REPUBLIKA.CO.ID, BANDUNG -- Perairan Indonesia merupakan jalur transportasi yang strategis, karena dilalui oleh kapal-kapal barang dari negara-negara Asia maupun Eropa menuju ke Asia Tenggara maupun Australia, ataupun sebaliknya. Selain itu, perairan Indonesia terletak di antara negara-negara produsen minyak di bagian barat dan negara-negara konsumen di bagian timur.
"Namun posisi strategis ini, selain menguntungkan juga mengandung risiko berupa dampak negatif dari kemungkinan terjadinya tumpahan minyak," demikian disampaikan Sekretaris Direktorat Jenderal Perhubungan Laut, Andi Hartono, saat membuka secara daring penyelenggaraan kegiatan Focus Group Discussion (FGD) Menuju Pengesahan OPRC Convention, Aspek Hukum dan Penerapannya, bertempat di Hotel De Paviljoen, Bandung, dalam keterangannya yang diterima Republika.co.id, Senin (7/8).
Andi mengatakan, penyelenggaraan kegiatan di perairan, baik laut maupun sungai, yang meliputi kegiatan pelayaran, kegiatan pengusahaan minyak dan gas bumi, serta kegiatan lainnya, mengandung risiko terjadinya musibah yang berpotensi mengakibatkan terjadinya tumpahan minyak yang dapat mencemarkan dan/atau merusak lingkungan perairan.
“Untuk menanggulangi hal tersebut, tentunya diperlukan suatu sistem tindakan penanggulangan yang cepat, tepat, dan terkoordinasi,” ujarnya.
Dalam menanggulangi permasalahan inilah, Andi menjelaskan, Pemerintah Indonesia melalui Kementerian Perhubungan Cq. Direktorat Jenderal Perhubungan Laut tengah berupaya untuk melakukan pengesahan International Convention on Oil Pollution Preparedness, Response and Co-operation, 1990 (OPRC) ke dalam Hukum Nasional.
“Oleh karena itulah hari ini kami telah mengundang para ahli untuk berbagi informasi dan pengalaman terkait kegiatan penanggulangan tumpahan minyak di laut, khususnya pada aspek koordinasi antar pihak terkait, termasuk mengenai aturan, prosedur pelaksanaan, penanggung jawab operasi dan biaya, termasuk klaim penggantian,” ujar Andi.
Andi menegaskan, Pemerintah Indonesia terus melakukan upaya untuk menanggulangi permasalahan terkait tumpahan minyak di laut. Antara lain dengan selalu memastikan kesiap-siagaan setiap Pelabuhan dengan melakukan verifikasi rutin mengenai kesiapan operator dalam menanggulangi pencemaran minyak di laut dengan memastikan Prosedur, Peralatan dan Sumber Daya Manusia (SDM) di tempat tersebut memiliki kemampuan untuk menanggulangi pencemaran minyak yang mungkin terjadi, sesuai dengan tingkat risiko di tempat tersebut.
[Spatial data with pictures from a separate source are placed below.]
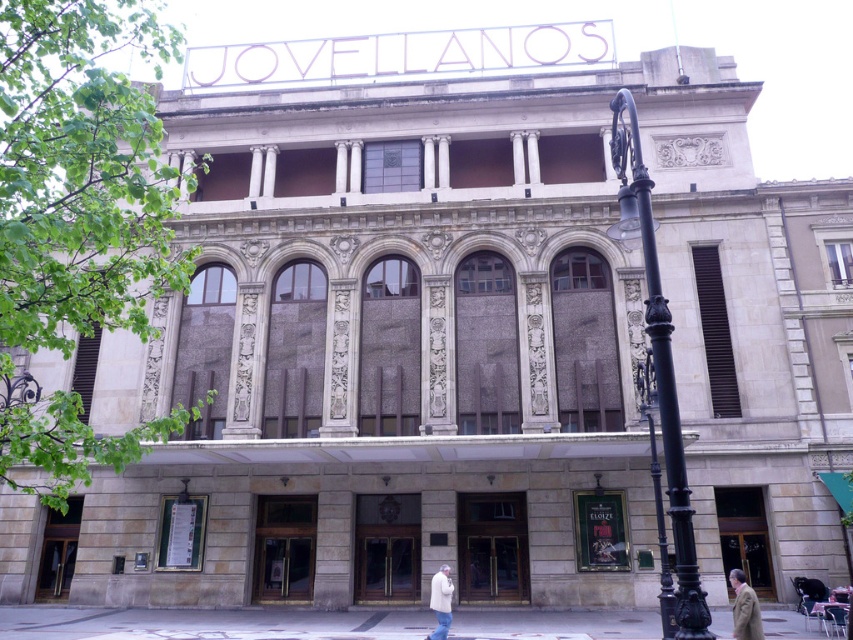
Question: Does brown wool coat at lower right have a larger size compared to white wool coat at lower center?

Choices:
 (A) yes
 (B) no

Answer: (A)

Question: Is smooth concrete pavement at lower center positioned in front of brown wool coat at lower right?

Choices:
 (A) yes
 (B) no

Answer: (B)

Question: Estimate the real-world distances between objects in this image. Which object is farther from the black wrought iron streetlight at right?

Choices:
 (A) brown wool coat at lower right
 (B) smooth concrete pavement at lower center
 (C) white wool coat at lower center

Answer: (B)

Question: Which of the following is the closest to the observer?

Choices:
 (A) white wool coat at lower center
 (B) smooth concrete pavement at lower center
 (C) black wrought iron streetlight at right

Answer: (C)

Question: From the image, what is the correct spatial relationship of brown wool coat at lower right in relation to white wool coat at lower center?

Choices:
 (A) right
 (B) left

Answer: (A)

Question: Which point is farther from the camera taking this photo?

Choices:
 (A) (663, 420)
 (B) (444, 616)

Answer: (B)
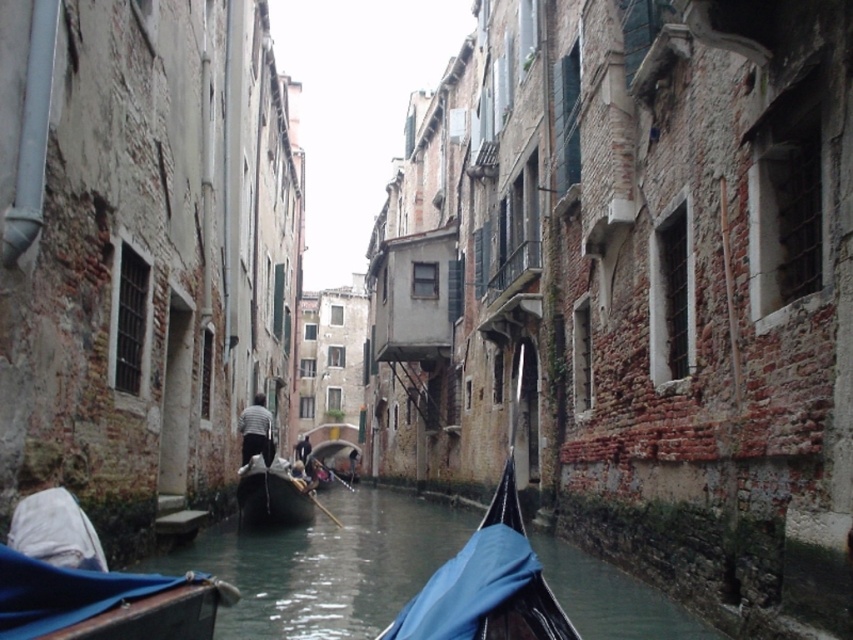
Does white cloth at lower left have a greater width compared to wooden gondola at center?

Incorrect, white cloth at lower left's width does not surpass wooden gondola at center's.

Is point (91, 564) in front of point (302, 499)?

Yes, point (91, 564) is closer to viewer.

Who is more distant from viewer, (18,509) or (299,522)?

Positioned behind is point (299,522).

Identify the location of white cloth at lower left. (55, 531).

Is point (289, 548) behind point (263, 420)?

No.

This screenshot has height=640, width=853. What do you see at coordinates (326, 564) in the screenshot?
I see `blue fabric-covered boat at center` at bounding box center [326, 564].

The height and width of the screenshot is (640, 853). I want to click on blue fabric-covered boat at center, so click(326, 564).

Measure the distance between point (12, 557) and camera.

35.81 feet

Which is more to the left, blue fabric boat at lower center or striped fabric shirt at center?

From the viewer's perspective, striped fabric shirt at center appears more on the left side.

Which is in front, point (67, 620) or point (262, 394)?

Point (67, 620) is in front.

This screenshot has height=640, width=853. I want to click on blue fabric boat at lower center, so click(x=67, y=593).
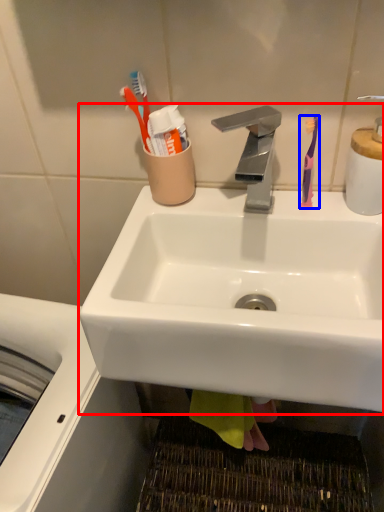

“Tim Nasional Penanggulangan Keadaan Darurat Tumpahan Minyak di Laut, yang memiliki tugas untuk melaksanakan koordinasi penyelenggaraan penanggulangan keadaan darurat tumpahan minyak di laut tingkatan Tier 3/Nasional. Selain itu, Tim tersebut juga bertugas untuk memberikan dukungan advokasi kepada setiap orang yang mengalami kerugian akibat tumpahan minyak di laut,” ujarnya.